(GIVEN DATA)

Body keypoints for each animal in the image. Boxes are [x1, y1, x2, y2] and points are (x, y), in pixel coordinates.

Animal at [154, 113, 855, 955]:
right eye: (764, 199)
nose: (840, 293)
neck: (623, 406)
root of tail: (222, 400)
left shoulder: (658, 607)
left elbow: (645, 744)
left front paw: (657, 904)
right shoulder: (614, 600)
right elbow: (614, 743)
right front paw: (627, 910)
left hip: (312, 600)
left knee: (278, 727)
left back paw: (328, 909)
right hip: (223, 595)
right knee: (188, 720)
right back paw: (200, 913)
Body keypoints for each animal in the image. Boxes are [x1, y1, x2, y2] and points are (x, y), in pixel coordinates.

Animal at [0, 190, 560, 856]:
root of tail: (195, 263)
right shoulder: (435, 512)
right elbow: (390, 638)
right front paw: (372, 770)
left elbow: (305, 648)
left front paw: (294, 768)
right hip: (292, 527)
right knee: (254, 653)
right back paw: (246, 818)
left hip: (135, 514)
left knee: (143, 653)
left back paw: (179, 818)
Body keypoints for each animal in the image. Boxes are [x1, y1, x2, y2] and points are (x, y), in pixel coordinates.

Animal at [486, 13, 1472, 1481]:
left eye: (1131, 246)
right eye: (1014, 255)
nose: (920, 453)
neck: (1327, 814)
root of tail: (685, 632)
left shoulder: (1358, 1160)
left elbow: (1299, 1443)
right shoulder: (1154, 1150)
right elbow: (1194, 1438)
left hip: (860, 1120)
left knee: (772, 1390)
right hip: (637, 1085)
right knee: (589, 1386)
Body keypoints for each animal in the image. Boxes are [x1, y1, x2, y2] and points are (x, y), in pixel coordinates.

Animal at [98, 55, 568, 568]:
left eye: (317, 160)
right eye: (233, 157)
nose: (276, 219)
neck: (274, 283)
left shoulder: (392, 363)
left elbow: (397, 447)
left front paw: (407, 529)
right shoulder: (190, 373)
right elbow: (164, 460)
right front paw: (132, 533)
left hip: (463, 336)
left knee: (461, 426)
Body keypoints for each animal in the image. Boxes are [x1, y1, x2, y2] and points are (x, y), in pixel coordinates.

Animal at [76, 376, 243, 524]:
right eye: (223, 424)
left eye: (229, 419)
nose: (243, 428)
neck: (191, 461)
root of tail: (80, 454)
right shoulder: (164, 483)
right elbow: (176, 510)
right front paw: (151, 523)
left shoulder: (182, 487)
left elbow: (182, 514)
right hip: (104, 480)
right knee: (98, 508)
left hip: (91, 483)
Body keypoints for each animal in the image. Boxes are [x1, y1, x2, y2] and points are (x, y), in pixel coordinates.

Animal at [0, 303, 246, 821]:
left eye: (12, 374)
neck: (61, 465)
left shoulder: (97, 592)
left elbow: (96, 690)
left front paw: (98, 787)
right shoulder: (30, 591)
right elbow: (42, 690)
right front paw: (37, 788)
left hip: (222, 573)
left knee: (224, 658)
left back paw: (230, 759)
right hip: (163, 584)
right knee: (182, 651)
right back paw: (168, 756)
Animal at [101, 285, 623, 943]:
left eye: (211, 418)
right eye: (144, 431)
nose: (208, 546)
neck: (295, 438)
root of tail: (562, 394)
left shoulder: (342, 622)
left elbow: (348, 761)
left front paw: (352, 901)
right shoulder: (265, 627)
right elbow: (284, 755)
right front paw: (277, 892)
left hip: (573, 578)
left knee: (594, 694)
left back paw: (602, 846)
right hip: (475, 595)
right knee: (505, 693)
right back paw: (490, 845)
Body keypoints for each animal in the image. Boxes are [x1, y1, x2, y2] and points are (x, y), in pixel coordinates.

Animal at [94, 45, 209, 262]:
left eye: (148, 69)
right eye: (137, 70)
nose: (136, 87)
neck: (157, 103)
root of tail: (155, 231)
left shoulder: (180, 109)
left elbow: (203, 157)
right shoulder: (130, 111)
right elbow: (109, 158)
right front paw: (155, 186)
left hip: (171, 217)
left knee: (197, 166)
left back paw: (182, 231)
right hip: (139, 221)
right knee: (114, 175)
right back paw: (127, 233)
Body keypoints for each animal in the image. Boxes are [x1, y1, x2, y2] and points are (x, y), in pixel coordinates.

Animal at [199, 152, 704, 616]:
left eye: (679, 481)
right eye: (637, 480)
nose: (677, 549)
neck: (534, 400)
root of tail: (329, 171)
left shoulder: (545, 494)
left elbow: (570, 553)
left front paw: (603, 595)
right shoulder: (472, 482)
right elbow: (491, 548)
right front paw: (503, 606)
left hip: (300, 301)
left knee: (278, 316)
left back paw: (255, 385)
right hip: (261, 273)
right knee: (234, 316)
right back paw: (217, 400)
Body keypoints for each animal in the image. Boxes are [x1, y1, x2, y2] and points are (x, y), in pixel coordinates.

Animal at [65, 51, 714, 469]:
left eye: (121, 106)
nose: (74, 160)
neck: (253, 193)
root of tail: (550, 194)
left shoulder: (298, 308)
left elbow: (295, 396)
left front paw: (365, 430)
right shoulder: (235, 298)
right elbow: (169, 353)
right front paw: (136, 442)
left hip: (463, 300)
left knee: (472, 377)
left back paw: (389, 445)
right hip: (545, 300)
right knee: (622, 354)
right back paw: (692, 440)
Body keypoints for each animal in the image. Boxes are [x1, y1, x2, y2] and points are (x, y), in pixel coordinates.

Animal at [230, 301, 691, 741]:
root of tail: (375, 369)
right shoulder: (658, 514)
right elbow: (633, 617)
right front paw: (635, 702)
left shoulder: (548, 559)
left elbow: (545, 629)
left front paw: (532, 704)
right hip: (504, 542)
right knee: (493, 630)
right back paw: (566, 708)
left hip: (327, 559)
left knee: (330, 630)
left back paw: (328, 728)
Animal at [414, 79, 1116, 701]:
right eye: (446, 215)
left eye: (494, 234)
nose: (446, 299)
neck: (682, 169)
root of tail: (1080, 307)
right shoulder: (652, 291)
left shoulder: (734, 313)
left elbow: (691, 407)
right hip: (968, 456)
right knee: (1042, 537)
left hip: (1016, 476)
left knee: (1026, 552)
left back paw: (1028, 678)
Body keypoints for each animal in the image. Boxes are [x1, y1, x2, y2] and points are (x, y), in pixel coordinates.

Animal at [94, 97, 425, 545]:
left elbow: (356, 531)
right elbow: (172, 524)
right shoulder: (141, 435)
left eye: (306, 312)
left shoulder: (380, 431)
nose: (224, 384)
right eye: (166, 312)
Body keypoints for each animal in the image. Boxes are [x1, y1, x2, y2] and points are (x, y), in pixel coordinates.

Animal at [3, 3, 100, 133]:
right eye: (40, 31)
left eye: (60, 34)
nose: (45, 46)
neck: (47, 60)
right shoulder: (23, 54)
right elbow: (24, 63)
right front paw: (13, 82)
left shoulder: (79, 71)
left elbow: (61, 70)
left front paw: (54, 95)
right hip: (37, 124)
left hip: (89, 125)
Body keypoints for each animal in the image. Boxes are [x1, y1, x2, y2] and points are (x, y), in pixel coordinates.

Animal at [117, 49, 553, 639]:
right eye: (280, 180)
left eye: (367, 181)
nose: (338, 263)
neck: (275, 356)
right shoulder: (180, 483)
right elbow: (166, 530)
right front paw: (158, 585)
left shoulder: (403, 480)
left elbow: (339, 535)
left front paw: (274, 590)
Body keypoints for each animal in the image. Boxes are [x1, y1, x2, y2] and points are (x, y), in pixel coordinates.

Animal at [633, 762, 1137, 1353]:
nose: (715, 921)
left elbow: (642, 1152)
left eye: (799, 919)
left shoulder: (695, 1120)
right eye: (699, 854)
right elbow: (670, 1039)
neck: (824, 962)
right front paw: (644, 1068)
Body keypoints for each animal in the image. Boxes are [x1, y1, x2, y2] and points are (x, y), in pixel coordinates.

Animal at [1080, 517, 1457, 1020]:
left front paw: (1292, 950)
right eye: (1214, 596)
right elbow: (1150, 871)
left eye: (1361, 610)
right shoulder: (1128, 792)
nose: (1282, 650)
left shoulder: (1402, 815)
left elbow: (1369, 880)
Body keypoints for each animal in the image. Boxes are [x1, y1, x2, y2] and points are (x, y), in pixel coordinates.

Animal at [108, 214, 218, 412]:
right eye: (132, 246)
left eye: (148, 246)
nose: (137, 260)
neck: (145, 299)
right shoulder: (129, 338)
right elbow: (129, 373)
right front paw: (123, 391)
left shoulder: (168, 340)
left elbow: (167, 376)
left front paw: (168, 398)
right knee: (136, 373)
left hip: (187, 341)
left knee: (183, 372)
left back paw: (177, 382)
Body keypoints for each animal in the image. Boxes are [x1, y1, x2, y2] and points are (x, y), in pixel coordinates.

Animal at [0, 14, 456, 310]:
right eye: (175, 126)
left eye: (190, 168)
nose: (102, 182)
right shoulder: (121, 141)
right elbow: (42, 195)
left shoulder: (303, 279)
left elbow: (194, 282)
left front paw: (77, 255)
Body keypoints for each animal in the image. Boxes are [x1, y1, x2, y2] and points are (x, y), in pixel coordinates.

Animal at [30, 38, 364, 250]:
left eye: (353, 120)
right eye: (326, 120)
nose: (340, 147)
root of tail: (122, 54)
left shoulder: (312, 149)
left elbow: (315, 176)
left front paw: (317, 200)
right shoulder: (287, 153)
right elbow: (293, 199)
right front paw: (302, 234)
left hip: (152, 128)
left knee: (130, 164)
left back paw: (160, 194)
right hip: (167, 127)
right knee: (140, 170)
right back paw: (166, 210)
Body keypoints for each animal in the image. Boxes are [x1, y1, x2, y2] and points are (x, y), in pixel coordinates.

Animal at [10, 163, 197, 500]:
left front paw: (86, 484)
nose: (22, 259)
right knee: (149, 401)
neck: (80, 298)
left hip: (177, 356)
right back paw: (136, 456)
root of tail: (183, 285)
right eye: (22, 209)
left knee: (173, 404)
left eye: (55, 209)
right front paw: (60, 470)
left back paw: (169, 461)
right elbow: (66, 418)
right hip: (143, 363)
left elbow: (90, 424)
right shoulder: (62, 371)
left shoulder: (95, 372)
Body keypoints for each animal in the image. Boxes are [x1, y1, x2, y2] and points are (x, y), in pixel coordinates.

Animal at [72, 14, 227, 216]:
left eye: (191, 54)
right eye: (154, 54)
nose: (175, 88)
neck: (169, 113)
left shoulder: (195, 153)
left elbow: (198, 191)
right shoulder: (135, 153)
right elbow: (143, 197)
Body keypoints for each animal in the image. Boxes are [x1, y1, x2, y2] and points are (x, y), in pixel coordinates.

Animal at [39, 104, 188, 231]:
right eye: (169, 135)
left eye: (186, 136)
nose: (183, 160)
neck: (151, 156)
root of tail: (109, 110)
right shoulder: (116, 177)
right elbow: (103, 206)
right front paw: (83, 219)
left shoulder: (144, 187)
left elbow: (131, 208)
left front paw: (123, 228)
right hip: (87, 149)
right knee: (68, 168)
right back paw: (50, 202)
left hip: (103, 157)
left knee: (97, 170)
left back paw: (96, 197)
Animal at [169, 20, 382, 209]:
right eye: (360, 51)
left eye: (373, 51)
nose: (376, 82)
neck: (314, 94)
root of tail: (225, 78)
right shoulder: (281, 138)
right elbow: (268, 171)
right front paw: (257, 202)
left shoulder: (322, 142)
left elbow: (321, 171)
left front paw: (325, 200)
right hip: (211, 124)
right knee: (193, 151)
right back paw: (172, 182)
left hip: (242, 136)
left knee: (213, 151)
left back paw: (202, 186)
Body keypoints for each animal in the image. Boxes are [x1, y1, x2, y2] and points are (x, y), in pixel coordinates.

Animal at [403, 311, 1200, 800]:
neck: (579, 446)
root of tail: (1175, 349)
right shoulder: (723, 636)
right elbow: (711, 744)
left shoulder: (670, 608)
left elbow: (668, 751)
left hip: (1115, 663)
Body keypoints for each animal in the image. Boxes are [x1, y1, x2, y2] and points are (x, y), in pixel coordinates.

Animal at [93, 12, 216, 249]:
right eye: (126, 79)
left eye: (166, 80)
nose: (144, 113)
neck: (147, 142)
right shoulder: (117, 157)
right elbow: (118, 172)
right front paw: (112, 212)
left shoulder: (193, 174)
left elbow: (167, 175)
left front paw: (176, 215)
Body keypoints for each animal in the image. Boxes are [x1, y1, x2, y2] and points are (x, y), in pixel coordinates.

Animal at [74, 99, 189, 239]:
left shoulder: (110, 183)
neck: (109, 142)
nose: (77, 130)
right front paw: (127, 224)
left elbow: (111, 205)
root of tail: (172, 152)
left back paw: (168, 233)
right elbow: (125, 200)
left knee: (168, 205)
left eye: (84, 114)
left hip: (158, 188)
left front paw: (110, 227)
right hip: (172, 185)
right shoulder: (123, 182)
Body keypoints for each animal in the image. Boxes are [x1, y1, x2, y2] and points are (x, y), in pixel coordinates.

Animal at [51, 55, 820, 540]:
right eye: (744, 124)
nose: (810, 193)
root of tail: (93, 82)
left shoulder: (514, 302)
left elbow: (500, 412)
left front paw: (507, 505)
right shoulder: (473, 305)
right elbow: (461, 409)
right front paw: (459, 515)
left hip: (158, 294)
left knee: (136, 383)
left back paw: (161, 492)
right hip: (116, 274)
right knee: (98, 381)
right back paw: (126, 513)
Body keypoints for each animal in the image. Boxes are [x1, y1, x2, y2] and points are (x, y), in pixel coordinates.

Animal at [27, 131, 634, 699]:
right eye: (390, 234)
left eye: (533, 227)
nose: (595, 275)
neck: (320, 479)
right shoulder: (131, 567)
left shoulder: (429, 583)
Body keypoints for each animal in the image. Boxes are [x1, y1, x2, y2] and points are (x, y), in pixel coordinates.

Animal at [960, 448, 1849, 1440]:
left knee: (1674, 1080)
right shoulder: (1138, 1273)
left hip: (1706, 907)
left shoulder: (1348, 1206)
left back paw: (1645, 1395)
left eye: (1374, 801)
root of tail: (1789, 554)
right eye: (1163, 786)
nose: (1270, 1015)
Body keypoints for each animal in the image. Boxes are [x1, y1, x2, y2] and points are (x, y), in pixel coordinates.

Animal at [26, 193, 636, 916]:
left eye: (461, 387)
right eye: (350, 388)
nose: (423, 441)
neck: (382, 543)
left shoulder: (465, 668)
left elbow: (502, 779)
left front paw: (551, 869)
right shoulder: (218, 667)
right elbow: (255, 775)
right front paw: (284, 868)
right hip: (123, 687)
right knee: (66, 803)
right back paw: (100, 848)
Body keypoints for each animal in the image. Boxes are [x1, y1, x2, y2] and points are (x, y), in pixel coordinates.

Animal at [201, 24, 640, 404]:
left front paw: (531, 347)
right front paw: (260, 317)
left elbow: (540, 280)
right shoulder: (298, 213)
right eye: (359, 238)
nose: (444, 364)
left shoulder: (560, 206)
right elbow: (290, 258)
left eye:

(End GIVEN DATA)

◆ **TASK DESCRIPTION**
Your task is to quote the lines above, beginning with the first and ending with the one that holds "right front paw: (627, 910)".

◆ **TASK RESPONSE**
Body keypoints for each animal in the image. Boxes are [x1, y1, x2, y2] and points are (x, y), in pixel coordinates.

Animal at [154, 113, 855, 955]:
right eye: (764, 199)
nose: (840, 293)
neck: (623, 406)
root of tail: (222, 400)
left shoulder: (658, 607)
left elbow: (645, 744)
left front paw: (657, 904)
right shoulder: (614, 600)
right elbow: (614, 743)
right front paw: (627, 910)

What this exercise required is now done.